The second term of the series $\sum _{k=0}^{\infty }\frac{k!}{\left(2k\right)!}$ is obtained by substituting $k=1$ in $\frac{k!}{\left(2k\right)!}$. Therefore, the value at $k=1$ is:

$\frac{k!}{\left(2k\right)!}=\frac{1!}{(2\times 1)!}$ (Substituting)

$=\frac{1!}{2!}=\frac{1}{2}$

The sccond term of the series $\sum _{k=0}^{\infty }\frac{k!}{\left(2k\right)!}$ is $\frac{1}{2}$.

The third term of the series$\sum _{k=0}^{\infty }\frac{k!}{\left(2k\right)!}$ is obtained by substituting $k=2$ in $\frac{k!}{\left(2k\right)!}$. Therefore, the value at $k=2$ is:

$\frac{k!}{\left(2k\right)!}=\frac{3!}{(2\times 3)!}$ (Substituting)

$=\frac{3!}{6!}=\frac{3!}{6\times 5\times 4\times 3!}=\frac{1}{120}$

The third term of the series $\sum _{k=0}^{\infty }\frac{k!}{\left(2k\right)!}$ is $\frac{1}{120}$.

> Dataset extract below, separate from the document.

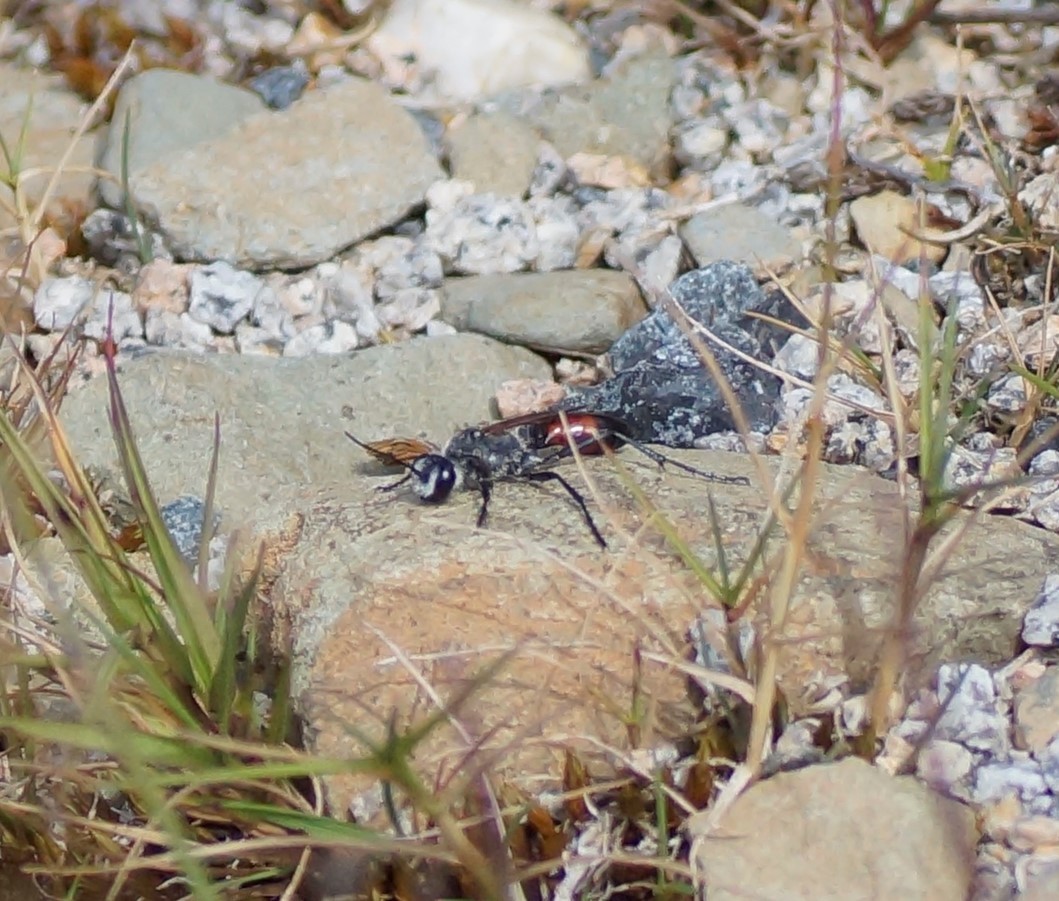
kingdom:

The fourth term of the series $\sum _{k=0}^{\infty }\frac{k!}{\left(2k\right)!}$ is obtained by substituting $k=3$ in$\frac{k!}{\left(2k\right)!}$. Therefore, the value at $k=3$ is:

$\frac{k!}{\left(2k\right)!}=\frac{4!}{(2\times 4)!}$ (Substituting)

$=\frac{4!}{8!}=\frac{4!}{8\times 7\times 6\times 5\times 4!}=\frac{1}{1680}$

The fourth term of the series $\sum _{k=0}^{\infty }\frac{k!}{\left(2k\right)!}$ is $\frac{1}{1680}$.

The fifth term of the series $\sum _{k=0}^{\infty }\frac{k!}{\left(2k\right)!}$ is obtained by substituting $k=4$ in $\frac{k!}{\left(2k\right)!}$. Therefore, the value at $k=4$ is:

$$\begin{gathered} \frac{k!}{\left(2k\right)!}=\frac{5!}{(2\times 5)!}\left(Substituting\right) \\ =\frac{5!}{10!} \\ =\frac{5!}{10\times 9\times 8\times 7\times 6\times 5!} \\ =\frac{1}{151200} \end{gathered}$$

The fifth term of the series $\sum _{k=0}^{\infty }\frac{k!}{\left(2k\right)!}$ is $\frac{1}{151200}$.